Alex Wright, manager of the £615.9m Fidelity Special Values investment trust, said the share price fall was a buying opportunity. “The market and regulator’s view on Barclays’ capital position always created a degree of uncertainty in the stock,” he said.

“The fact that the rights issue is larger than expected is not a significant negative in my view. At this point, it is appropriate for Barclays to err on the side of caution and ensure their balance sheet comfortably meets the regulator’s expectations.”

Steve Davies, manager of the Jupiter Undervalued Assets fund, said Barclays was “a self-help story” and cited the bank’s increase in its payout ratio as a positive boost for investors.

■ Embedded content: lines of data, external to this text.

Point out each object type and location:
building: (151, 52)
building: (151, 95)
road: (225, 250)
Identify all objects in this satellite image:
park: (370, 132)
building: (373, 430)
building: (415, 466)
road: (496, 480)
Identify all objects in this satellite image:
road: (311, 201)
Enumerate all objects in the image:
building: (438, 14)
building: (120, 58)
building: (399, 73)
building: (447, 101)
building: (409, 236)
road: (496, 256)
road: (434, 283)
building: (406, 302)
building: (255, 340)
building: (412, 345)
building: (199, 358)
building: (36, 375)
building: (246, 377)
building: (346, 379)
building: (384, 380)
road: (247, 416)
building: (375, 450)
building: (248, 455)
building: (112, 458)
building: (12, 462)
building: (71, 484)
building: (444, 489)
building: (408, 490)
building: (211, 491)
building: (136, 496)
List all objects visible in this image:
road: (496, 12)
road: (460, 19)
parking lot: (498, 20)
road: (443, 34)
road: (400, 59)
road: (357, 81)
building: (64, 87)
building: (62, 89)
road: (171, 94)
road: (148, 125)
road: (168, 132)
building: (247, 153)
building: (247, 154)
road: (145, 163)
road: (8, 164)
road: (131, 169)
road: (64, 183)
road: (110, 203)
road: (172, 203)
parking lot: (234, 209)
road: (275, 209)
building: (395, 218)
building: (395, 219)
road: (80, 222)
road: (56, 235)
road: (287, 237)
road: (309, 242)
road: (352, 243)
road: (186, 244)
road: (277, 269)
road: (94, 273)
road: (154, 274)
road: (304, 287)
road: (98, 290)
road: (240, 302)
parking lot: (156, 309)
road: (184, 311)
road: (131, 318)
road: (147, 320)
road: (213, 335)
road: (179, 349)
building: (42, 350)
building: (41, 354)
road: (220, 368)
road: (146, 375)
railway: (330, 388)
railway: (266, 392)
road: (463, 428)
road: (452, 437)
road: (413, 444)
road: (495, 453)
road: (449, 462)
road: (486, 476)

But other managers were more sceptical. Richard Marwood, manager of Axa Investment Managers’ Distribution funds, said the timing was “peculiar” as Barclays is not planning to contact investors until the end of August. He said it a clash with the government’s planned sale of its Lloyds stake and Royal Mail’s planned privatisation, which could stretch investor demand.

Chris White, head of UK equities at Premier Asset Management: “I would want to see significant progress being made towards Barclays beating its cost of equity. That could mean shrinking the investment banking business.”

A busy week for UK banks

Lloyds Banking Group

The government edged closer to selling its stake in the £52bn bank after Lloyds posted a £2.1bn profit for the first half of the year, compared with a loss of £456m in the first half of 2012. Its share price rallied and was last week comfortably higher than when the government bailed it out in 2008.

Jupiter’s Steve Davies described the intention to resume dividends as “the final stage on its journey back to pre-crisis normality”.

Royal Bank of Scotland

In contrast, RBS’s share price fell on Friday in spite of the group posting a £1.4bn profit in the first half of the year. However, investors had reacted positively on Thursday to the news that Ross McEwan, its head of retail banking, was to succeed Stephen Hester as the bank’s chief executive.

The bank’s shares remain at less than a quarter of their price five years ago and have slipped 4.8 per cent so far this year.